* _Extrait choisi_:
· · ·
L'invité de la semaine
dernière : Yanomi De
Oliveira
LES
INVITES DU COSMOPIF
N°163 (lundi 17 septembre 2007)
Premier astronaute
scientifique français
Directeur adjoint de la
Prospective et de la Stratégie
à la Direction des
Programmes du CNES
Ingénieur INPG, Docteur Ingénieur, Docteur ès Sciences
Sixième astronaute français (sujet de l'espace
n°349)
Candidat astronaute du CNES en 1985 et spécialiste de
mission de la NASA en 1992
Né le 13 avril 1949 à Kehl (Allemagne)
Marié, 4 enfants
Un vol spatial à son actif : mission
LMS/Columbia STS-78 (16 jours 21 heures et 48 minutes).
Parcours
professionnel
Ingénieur en électrométallurgie de l'Institut
polytechnique de Grenoble en 1971, Jean-Jacques Favier obtient un DEA de
physique du solide en 1972, le doctorat d'ingénieur à l'Ecole des Mines de
Paris en 1976 et un doctorat ès sciences en Métallurgie physique à l'Université
de Grenoble en 1977. Il travaille à partir de 1976 au Centre de Grenoble du
Commissariat à l'Energie Atomique, où il est successivement chef du laboratoire
d'études de la solidification puis Chef de service matériaux et génie des
procédés du Centre d'études et de recherches sur les matériaux (CEREM). Il
propose une dizaine d'expériences de métallurgie et de cristallogenèse en
micropesanteur dont il est le responsable scientifique. Il est en particulier à
l'initiative du programme franco-américain MEPHISTO d'étude de la
solidification d'alliages en micropesanteur qui est embarqué à
quatre reprises à bord de la navette spatiale américaine entre 1992 et
1997.
Jean-Jacques Favier est sélectionné comme astronaute
"expérimentateur" par le CNES en septembre 1985 et retenu par la NASA
en septembre 1992 comme suppléant de la Japonaise Chiaki Mukai,
choisie pour participer à la 2e mission de recherche internationale
IML (International Microgravity Laboratory) à bord du laboratoire Spacelab qui
sera installé dans les soutes de la navette Columbia en juillet 1994 (mission
STS-65). Mis à la disposition du CNES par le CEA, il rejoint le centre Johnson
de Houston pour suivre une formation de spécialiste de charge utile. Durant la
mission STS-65 de 14 jours, il assure le rôle de Crew Interface
Coordinator, l'interface entre les astronautes en orbite et les scientifiques
regroupés au Marshall Space Flight Center de Huntsville (Alabama).
Le centre de
contrôle des charges utiles du centre Marshall à Huntsville
NASA
En 1995, Jean-Jacques Favier est désigné spécialiste charge utile pour la
mission LMS (Life and Microgravity Sciences) du vol STS-78 de la navette Columbia,
qui se déroule du 20 juin au 7 juillet 1996. Il devient le premier
scientifique français de l'espace. La durée atteinte par la navette (près de
17 jours) reste un record jusqu'en novembre 1996 (mission STS-80).
L'équipage de la mission LMS
au sol avant la mission et en vol.
· · ·
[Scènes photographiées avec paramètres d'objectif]
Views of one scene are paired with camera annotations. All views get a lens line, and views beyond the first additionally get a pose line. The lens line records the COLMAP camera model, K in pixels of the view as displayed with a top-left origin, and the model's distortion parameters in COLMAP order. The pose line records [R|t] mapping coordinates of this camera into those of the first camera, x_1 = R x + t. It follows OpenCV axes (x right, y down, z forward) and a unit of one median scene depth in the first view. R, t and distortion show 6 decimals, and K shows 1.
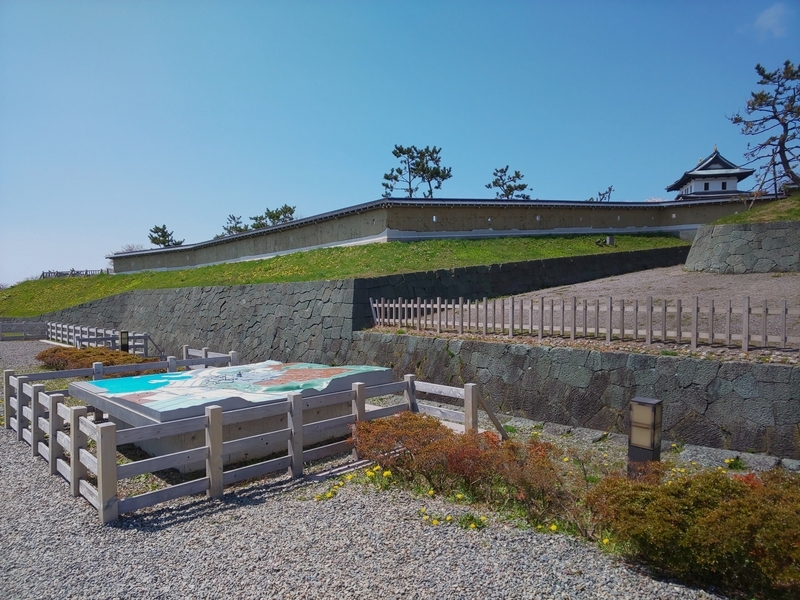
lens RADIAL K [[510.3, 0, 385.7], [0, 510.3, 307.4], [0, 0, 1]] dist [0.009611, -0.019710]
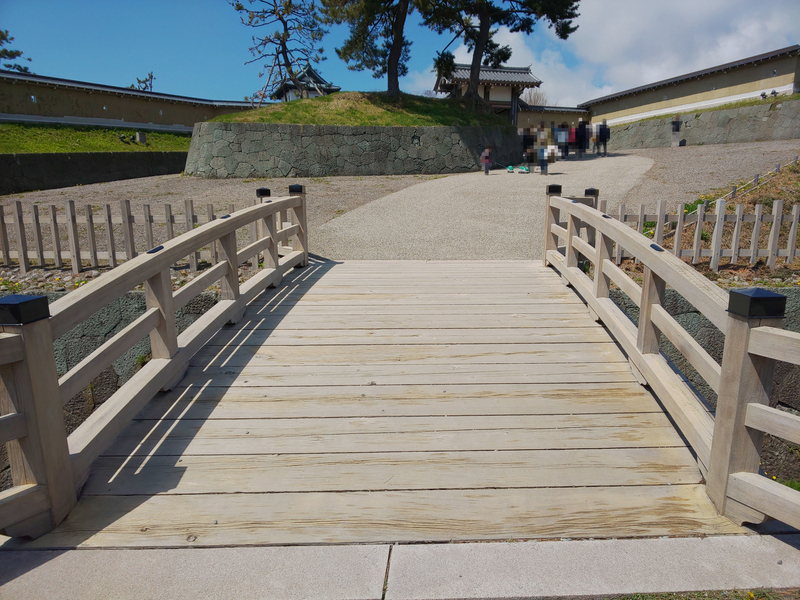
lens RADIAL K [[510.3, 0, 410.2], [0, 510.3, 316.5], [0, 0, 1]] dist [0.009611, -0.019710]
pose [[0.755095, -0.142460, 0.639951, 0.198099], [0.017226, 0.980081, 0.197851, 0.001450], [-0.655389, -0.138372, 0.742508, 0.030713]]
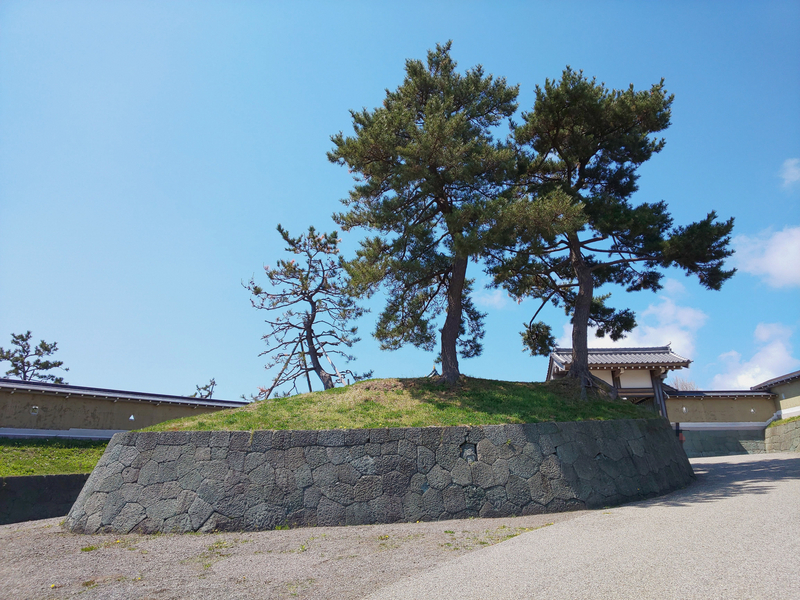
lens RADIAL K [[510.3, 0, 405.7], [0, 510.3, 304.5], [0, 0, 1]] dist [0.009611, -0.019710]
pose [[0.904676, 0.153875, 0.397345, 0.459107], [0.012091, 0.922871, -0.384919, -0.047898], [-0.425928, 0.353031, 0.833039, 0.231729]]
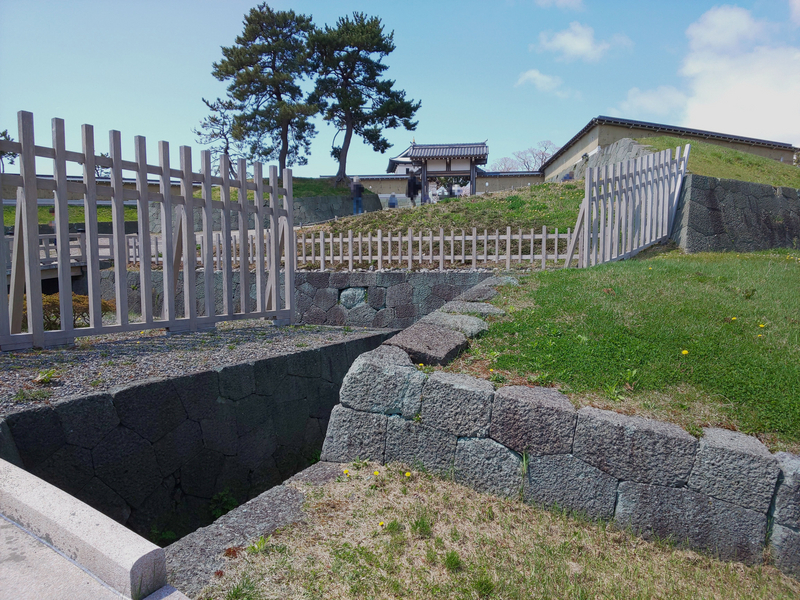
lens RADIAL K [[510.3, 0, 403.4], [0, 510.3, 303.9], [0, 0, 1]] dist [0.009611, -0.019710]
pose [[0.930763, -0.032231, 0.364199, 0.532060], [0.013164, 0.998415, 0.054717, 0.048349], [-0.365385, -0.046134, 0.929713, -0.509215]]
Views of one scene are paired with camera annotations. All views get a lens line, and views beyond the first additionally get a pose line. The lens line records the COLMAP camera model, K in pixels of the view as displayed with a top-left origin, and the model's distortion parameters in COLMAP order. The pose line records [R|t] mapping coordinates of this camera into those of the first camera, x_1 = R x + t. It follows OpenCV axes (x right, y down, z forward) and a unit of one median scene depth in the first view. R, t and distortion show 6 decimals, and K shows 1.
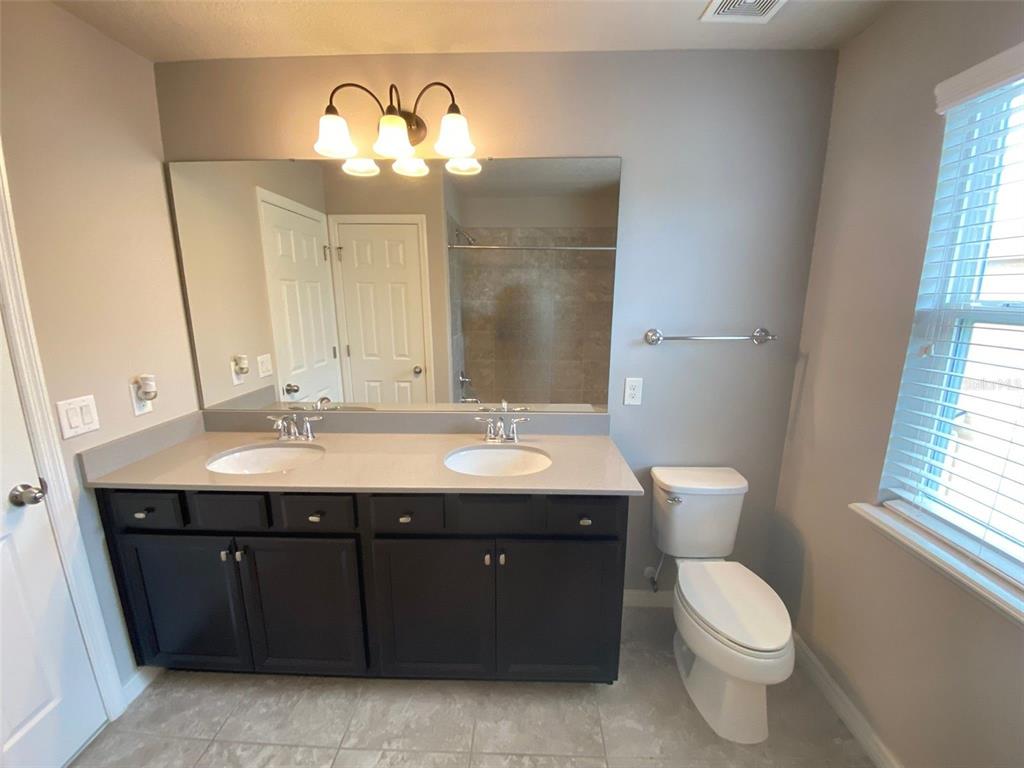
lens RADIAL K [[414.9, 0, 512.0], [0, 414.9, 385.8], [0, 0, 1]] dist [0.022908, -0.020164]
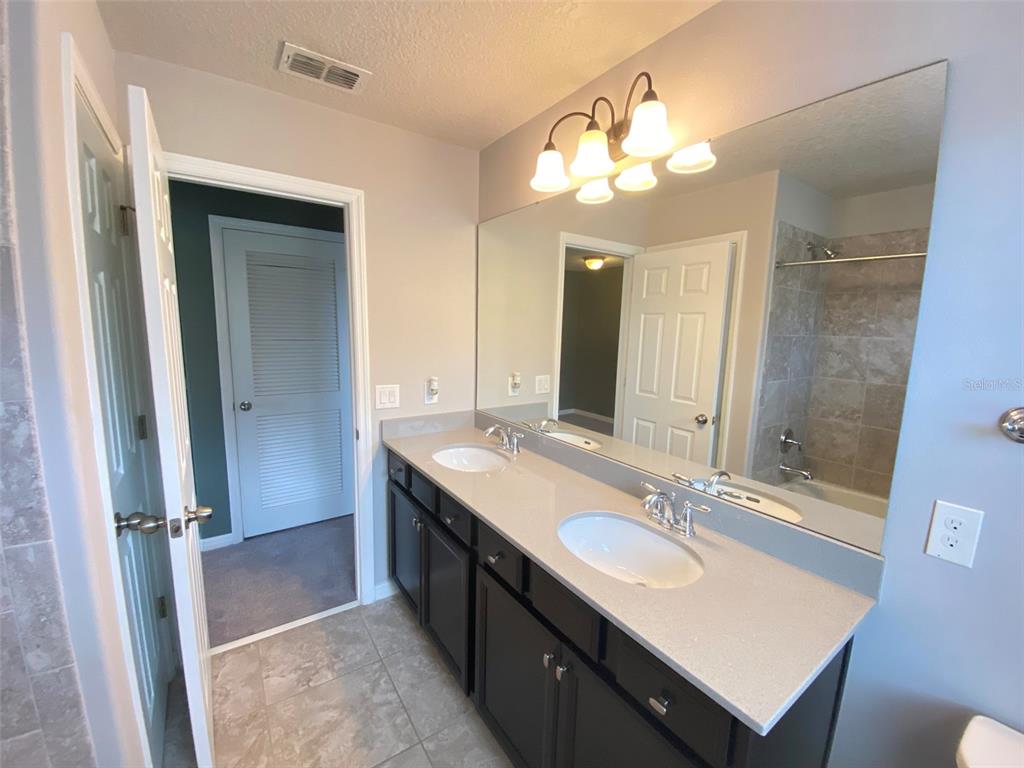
· · ·
* _Problème à résoudre_: Recopiez le passage de la notice consacrée à Jean-Jacques Favier qui commence aux mots « Le centre de » et s'arrête après « mission et en vol. ». Répondez uniquement à partir de la notice consacrée à Jean-Jacques Favier.

* _Votre réponse_:
Le centre de
contrôle des charges utiles du centre Marshall à Huntsville
NASA
En 1995, Jean-Jacques Favier est désigné spécialiste charge utile pour la
mission LMS (Life and Microgravity Sciences) du vol STS-78 de la navette Columbia,
qui se déroule du 20 juin au 7 juillet 1996. Il devient le premier
scientifique français de l'espace. La durée atteinte par la navette (près de
17 jours) reste un record jusqu'en novembre 1996 (mission STS-80).
L'équipage de la mission LMS
au sol avant la mission et en vol.